• **Excerpted text**

# Violin or Cello Impulse Responses...?



## givemenoughrope (Aug 1, 2015)

Hey all,

I got my hands on an electric cello sort of instrument. I has piezo pickups under each string. Sound very close, scratchy and "full frequency." I've run it through some violin and cello impulse responses I found online and in Kontakt's library and it has helped tremendously but I'm sure I can get much closer...plus, having variety seems to be useful. I was wondering if any of you string slingers have any of these or could make them. I'd be happy to pay for them too...maybe rolled into hiring for a remote session. 

Any thoughts or insight on this is also appreciated. 

thanks!


----------



## sleepy hollow (Aug 1, 2015)

Interesting topic.

I guess I'd search for more IRs online, toy around with those and also I'd try to get as much info about how certain IRs were made as possible. After that I'd probably go for the remote session idea. Looks like you need a tech savvy person to collaborate with. Doesn't have to be a kick-ass player, but someone with knowledge about mics and stuff. A couple different instruments, violins and/or cellos, won't hurt either, but that depends on what you're after.

Also I'd see if I could get good sounding results by mixing/blending IRs with different characters. Could be educational and a lot of fun at the same time.


----------



## scarred bunny (Aug 2, 2015)

I'm not exactly an expert on these sorts of things, but a while ago I did some experiments with a friend who plays electric violin (with magnetic pickups though, not piezos) who wanted to see if we could turn it into something resembling an acoustic instrument mostly for silent practice. I looked everywhere on the net for violin IRs and did find a few, but was never happy with the results. To my surprise I had much better luck using simply a very short algorithmic reverb (that was the day I fell in love with B2) and an EQ to better match the frequency response of an acoustic violin. Then a second reverb on a send to put the resulting sound in a room. We were surprised by how close it got eventually - not enough to fool a savvy listener in an exposed context, but closer than I would have thought possible with magnetic pickups, and a pretty cool sound in its own right. 

Just an idea that may be worth experimenting with.


----------



## trumpoz (Aug 2, 2015)

you could try some of the Samplicity Brocasti M7 IR's and have a play with those. They are free.


----------

• **Data under study**
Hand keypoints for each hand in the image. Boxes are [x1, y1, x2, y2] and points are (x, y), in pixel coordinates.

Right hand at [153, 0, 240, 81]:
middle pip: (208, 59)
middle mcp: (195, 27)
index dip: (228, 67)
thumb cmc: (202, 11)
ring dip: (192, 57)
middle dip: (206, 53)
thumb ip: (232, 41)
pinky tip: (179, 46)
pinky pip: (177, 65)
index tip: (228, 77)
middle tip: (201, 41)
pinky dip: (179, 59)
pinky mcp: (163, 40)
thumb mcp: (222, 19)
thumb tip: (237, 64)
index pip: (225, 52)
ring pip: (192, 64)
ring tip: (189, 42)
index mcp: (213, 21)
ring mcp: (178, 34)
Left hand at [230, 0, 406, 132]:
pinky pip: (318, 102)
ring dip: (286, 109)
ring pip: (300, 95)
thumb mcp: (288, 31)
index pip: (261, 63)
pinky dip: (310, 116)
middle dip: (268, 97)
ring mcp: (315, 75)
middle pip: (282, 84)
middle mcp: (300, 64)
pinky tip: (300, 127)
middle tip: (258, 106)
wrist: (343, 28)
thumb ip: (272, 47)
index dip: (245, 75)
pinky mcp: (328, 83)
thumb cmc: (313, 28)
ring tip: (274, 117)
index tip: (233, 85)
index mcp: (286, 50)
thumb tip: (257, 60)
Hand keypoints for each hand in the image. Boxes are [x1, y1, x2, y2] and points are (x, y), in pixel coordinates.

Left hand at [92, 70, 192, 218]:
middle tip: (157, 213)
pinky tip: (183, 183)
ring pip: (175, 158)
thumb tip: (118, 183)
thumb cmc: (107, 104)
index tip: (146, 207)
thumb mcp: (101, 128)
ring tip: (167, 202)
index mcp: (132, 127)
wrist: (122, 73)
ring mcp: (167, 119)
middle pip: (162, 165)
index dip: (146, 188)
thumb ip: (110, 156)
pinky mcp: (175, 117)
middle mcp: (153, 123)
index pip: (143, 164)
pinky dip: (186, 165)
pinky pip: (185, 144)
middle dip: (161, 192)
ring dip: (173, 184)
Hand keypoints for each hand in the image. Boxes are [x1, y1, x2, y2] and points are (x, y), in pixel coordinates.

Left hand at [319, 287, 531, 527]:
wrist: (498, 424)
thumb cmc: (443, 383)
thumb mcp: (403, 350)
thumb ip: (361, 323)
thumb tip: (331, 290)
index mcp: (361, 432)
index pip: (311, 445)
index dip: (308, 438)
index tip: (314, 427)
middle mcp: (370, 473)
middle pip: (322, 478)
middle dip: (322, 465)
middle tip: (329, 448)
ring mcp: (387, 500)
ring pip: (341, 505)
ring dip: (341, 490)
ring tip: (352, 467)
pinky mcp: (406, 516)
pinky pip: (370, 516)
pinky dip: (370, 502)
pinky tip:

• **Complete the following**
A. From the impulse response thread, return the passage that begins at the words "Interesting topic." and stops after the words "bunny (Aug 2, 2015)".
B. In the impulse response thread, what kind of pickups did the friend's electric violin have?
C. List the usernames of everyone who posted in the impulse response thread.
The records have nothing to do with the impulse response thread.

• **Task-by-task solutions**
A.
Interesting topic.

I guess I'd search for more IRs online, toy around with those and also I'd try to get as much info about how certain IRs were made as possible. After that I'd probably go for the remote session idea. Looks like you need a tech savvy person to collaborate with. Doesn't have to be a kick-ass player, but someone with knowledge about mics and stuff. A couple different instruments, violins and/or cellos, won't hurt either, but that depends on what you're after.

Also I'd see if I could get good sounding results by mixing/blending IRs with different characters. Could be educational and a lot of fun at the same time.


----------



## scarred bunny (Aug 2, 2015)

B. Magnetic pickups.

C. givemenoughrope, sleepy hollow, scarred bunny, trumpoz